1
votes

I am trying to read packets in a router, like this in python:

# (skipping the exception handling code here)    
s = socket.socket(socket.AF_PACKET, socket.SOCK_RAW, socket.ntohs(0x0003))
while True:
    p = s.recvfrom(2000)
    pkt = p[0]
    # process pkt here ...

Answers to a related question (36115971) say that parameters and methods for UDP vs TCP data are different (some say recv is for TCP and recvfrom is for UDP, and others say the opposite, similarly some say 1024 as buffer size for TCP and larger for UDP, and again some say the reverse). In my case of reading in a router, I do not have different sockets for TCP and UDP, so I need to read both from the same socket, so I am bit confused regarding how I should read the incoming packets.

(1) Should I use recv() or recvfrom(), if I want to read both TCP and UDP packets?

(2) Do the calls return data one packet at a time, or do they return after the buffer is filled up? eg, if I have a large buffer of 4096 bytes, and the incoming streaming 2 packets have 2400 bytes each, will the call return as soon as the 1st packet ends, or will it return after filling up the buffer from the 2nd packet also?

(2a) same question, but if I have a smaller buffer of 2000 bytes. It is clear that on the 1st call I will get the first 2000 bytes of the 1st packet. But on the next call, will I get the last 400 bytes of the 1st packet, or the first 2000 bytes of the 2nd packet?

(3) If I am delayed in making the next call, maybe because I was busy processing the 1st dataset, am I in danger of losing data, or will the OS keep its internal queue of the incoming packets to be given to me when I call the next time? If the OS keeps its internal queue, where can I find information about its size?

NOTE: Some of the given replies have been divergent, so let me put in some boundaries to my question. Hopefully these restrictions will help to give more specific answers.

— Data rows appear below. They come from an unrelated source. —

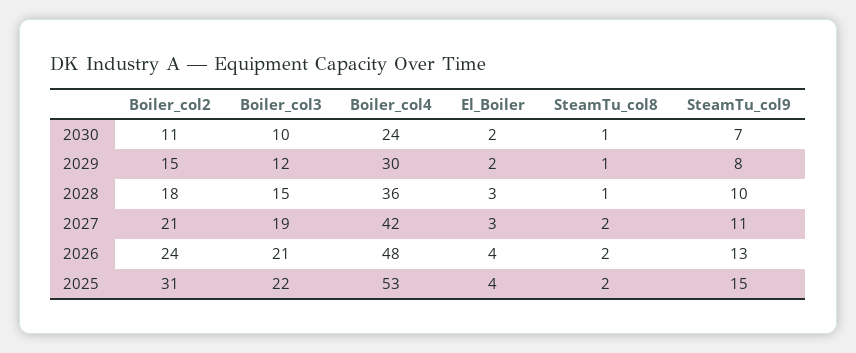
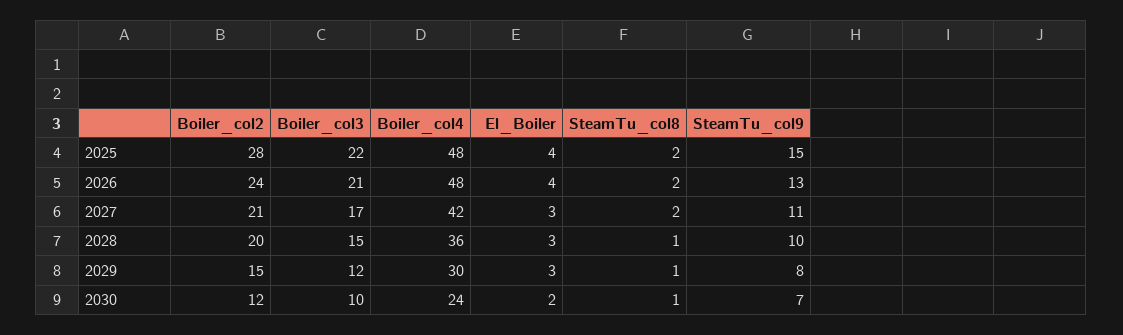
  {
    "Boiler_col2": {
-     "2030": 11,
+     "2030": 12,
      "2029": 15,
-     "2028": 18,
+     "2028": 20,
      "2027": 21,
      "2026": 24,
-     "2025": 31
+     "2025": 28
    },
    "Boiler_col3": {
      "2030": 10,
      "2029": 12,
      "2028": 15,
-     "2027": 19,
+     "2027": 17,
      "2026": 21,
      "2025": 22
    },
    "Boiler_col4": {
      "2030": 24,
      "2029": 30,
      "2028": 36,
      "2027": 42,
      "2026": 48,
-     "2025": 53
+     "2025": 48
    },
    "El_Boiler": {
      "2030": 2,
-     "2029": 2,
+     "2029": 3,
      "2028": 3,
      "2027": 3,
      "2026": 4,
      "2025": 4
    },
    "SteamTu_col8": {
      "2030": 1,
      "2029": 1,
      "2028": 1,
      "2027": 2,
      "2026": 2,
      "2025": 2
    },
    "SteamTu_col9": {
      "2030": 7,
      "2029": 8,
      "2028": 10,
      "2027": 11,
      "2026": 13,
      "2025": 15
    }
  }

(a) My objective is to sniff the incoming packets with python sockets only. So other solutions involving tcpdump or tshark etc are outside the scope.

(b) The objective is to only sniff for incoming packets. Additional details like packet reordering (for connection oriented protocols like TCP) are outside the scope, actually they are avoidable overhead.

2
You can do what you describe, but I think you'll have to define two different sockets binded on the same port, one for TCP and one for UDP. Though if you intend to do packet-level inspection I would propose a framework like scapy which allows you to check if a packet is TCP or UDP. Also check out this answer which might be useful. Also it might be better to ask this question on Network Engineering.game0ver
Thanks for the suggestion. I have posted this question on the network engineering forum also - networkengineering.stackexchange.com/questions/51862R71
@game0ver, we don't answer questions like this on network engineeringThis
@MikePennington ok, I'm sorry I didn't know that, I just thought since it is a lot related with networking it might fit there better...game0ver

2 Answers

2
votes

If you're reading packets from a raw socket (as shown in your source code), then you can easily read all packets from the same socket. Be sure this is what you intend to do. A raw socket is for doing packet inspection for troubleshooting, forensic, security or educational purposes. You cannot easily communicate with another system this way.

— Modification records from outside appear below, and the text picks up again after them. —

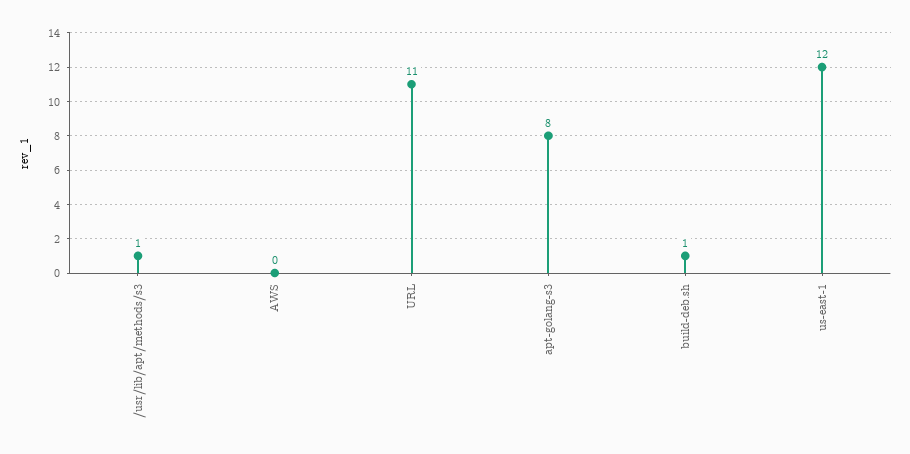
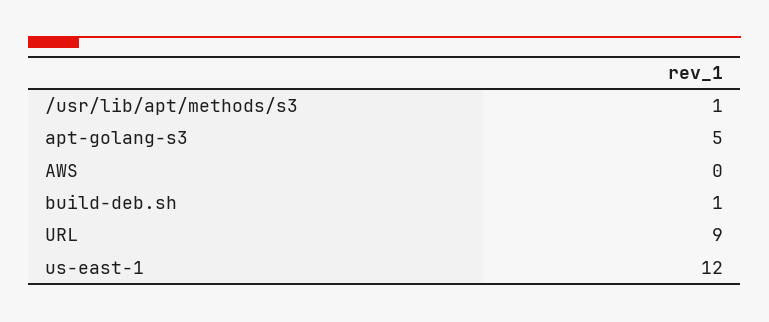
  {
    "/usr/lib/apt/methods/s3": 1,
    "AWS": 0,
-   "URL": 11,
+   "URL": 9,
-   "apt-golang-s3": 8,
+   "apt-golang-s3": 5,
    "build-deb.sh": 1,
    "us-east-1": 12
  }

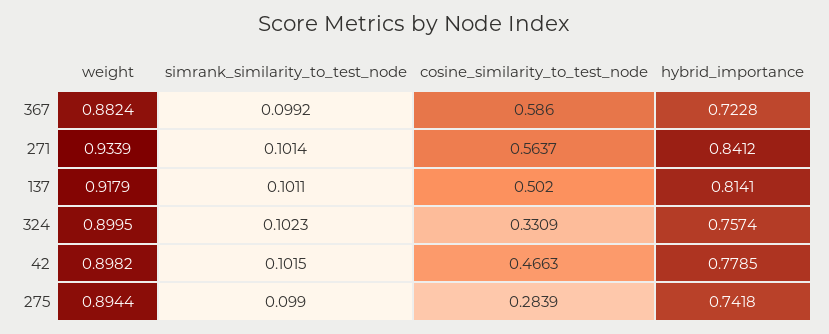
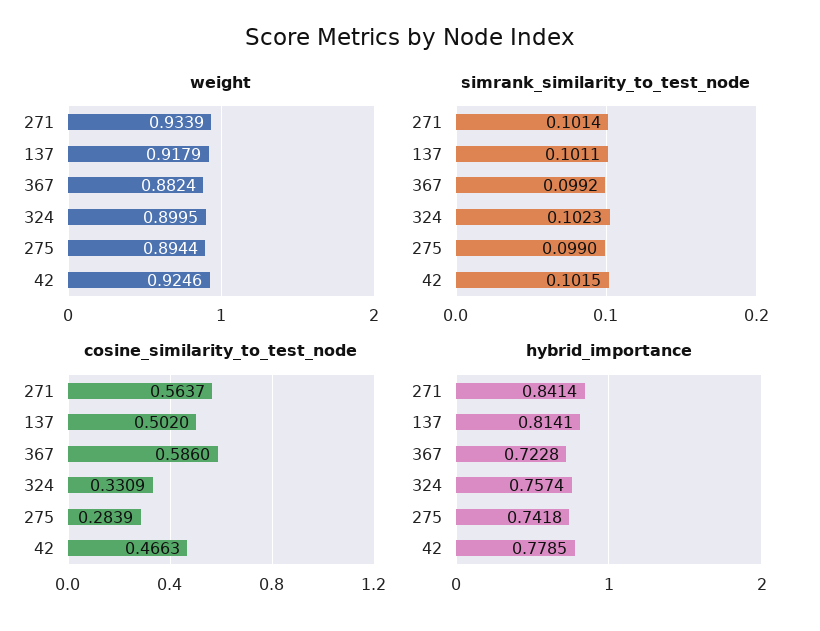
  {
    "weight": {
      "367": 0.8824,
      "271": 0.9339,
      "137": 0.9179,
      "324": 0.8995,
-     "42": 0.8982,
+     "42": 0.9246,
      "275": 0.8944
    },
    "simrank_similarity_to_test_node": {
      "367": 0.0992,
      "271": 0.1014,
      "137": 0.1011,
      "324": 0.1023,
      "42": 0.1015,
      "275": 0.099
    },
    "cosine_similarity_to_test_node": {
      "367": 0.586,
      "271": 0.5637,
      "137": 0.502,
      "324": 0.3309,
      "42": 0.4663,
      "275": 0.2839
    },
    "hybrid_importance": {
      "367": 0.7228,
-     "271": 0.8412,
+     "271": 0.8414,
      "137": 0.8141,
      "324": 0.7574,
      "42": 0.7785,
      "275": 0.7418
    }
  }

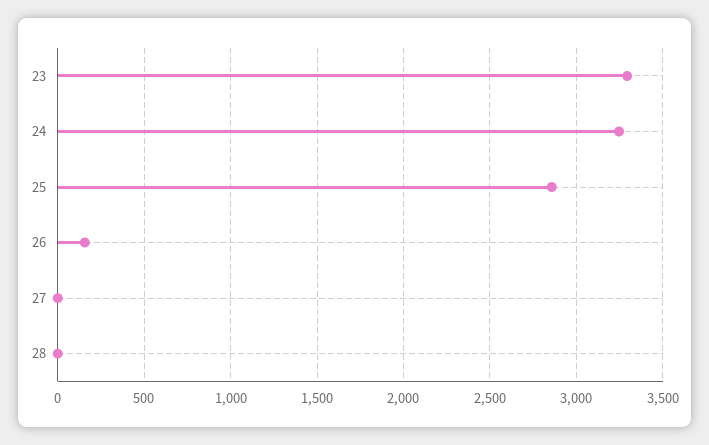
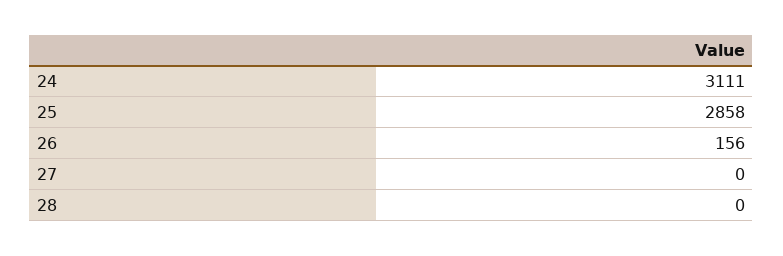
  {
-   "23": 3300,
-   "24": 3250,
+   "24": 3111,
    "25": 2858,
    "26": 156,
    "27": 0,
    "28": 0
  }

And likewise, the receive calls will not differ here by protocol because you are not actually using TCP or UDP, you're simply receiving the raw packets that those protocols build and decode.

(1) Should I use recv() or recvfrom(), if I want to read both TCP and UDP packets?

Either one will work. recv() will return to you only the actual packet data, while recvfrom will return to you the data along with metadata about the packet, including the interface from which the data was received (and other things defined in struct sockaddr_ll from the packet(7) man page).

(2) Do the calls return data one packet at a time, or do they return after the buffer is filled up? eg, if I have a large buffer of 4096 bytes, and the incoming streaming 2 packets have 2400 bytes each, will the call return as soon as the 1st packet ends, or will it return after filling up the buffer from the 2nd packet also?

When using a raw socket like this, you get exactly one packet at a time. You will never get more than one. If the buffer you give is not large enough, then the packet will be truncated (with the ending bytes discarded).

(2a) same question, but if I have a smaller buffer of 2000 bytes. It is clear that on the 1st call I will get the first 2000 bytes of the 1st packet. But on the next call, will I get the last 400 bytes of the 1st packet, or the first 2000 bytes of the 2nd packet?

Generally speaking, packets on most networks are limited to about 1514 bytes. This is because the traditional "MTU" (Maximum Transfer Unit) that is configured on the network interface is 1500 bytes and usually an Ethernet header containing two MAC addresses (6 bytes each) plus a two-byte Ethertype is prepended to that. In a switch or router, you may also see packets that have an additional 4-byte header containing a VLAN header (IEEE 802.1Q). (But, some networks internally use "jumbo" packets up to about 9K in size for specific purposes.)

You should also understand that, in writing an application, one can send UDP datagrams (or TCP buffers) larger than the maximum packet size. In that case, the OS breaks those up into smaller chunks for sending (and they are re-assembled on the destination side before being handed to an application). When you're receiving raw packets like this, you will see the packets in their low-level, possibly fragmented, state.

(3) If I am delayed in making the next call, maybe because I was busy processing the 1st dataset, am I in danger of losing data, or will the OS keep its internal queue of the incoming packets to be given to me when I call the next time? If the OS keeps its internal queue, where can I find information about its size?

The OS will keep a queue of packets for you. The size is of course limited since there is no way you would be able to keep up with, say, a 1Gb NIC at full line rate (let alone a 10Gb or higher NIC). The size is configured in a system-specific way. On linux -- and probably other Unix-based systems -- you can call getsockopt with SOL_SOCKET / SO_RCVBUF to get an idea of the queue space available.

On linux, at least, the size can be set with setsockopt up to a system-imposed maximum (which itself can be configured with various sysctl settings).

1
votes

I think you should not do that, because TCP assures various things like reliability, ordering, flow control, and congestion. However UDP does not guarantee anything.

These parameters are defined in the moment of creation of the socket by operating system. That is why I think that you cannot do that you are saying.

Open two different sockets, one native UDP sock and one native TCP sock.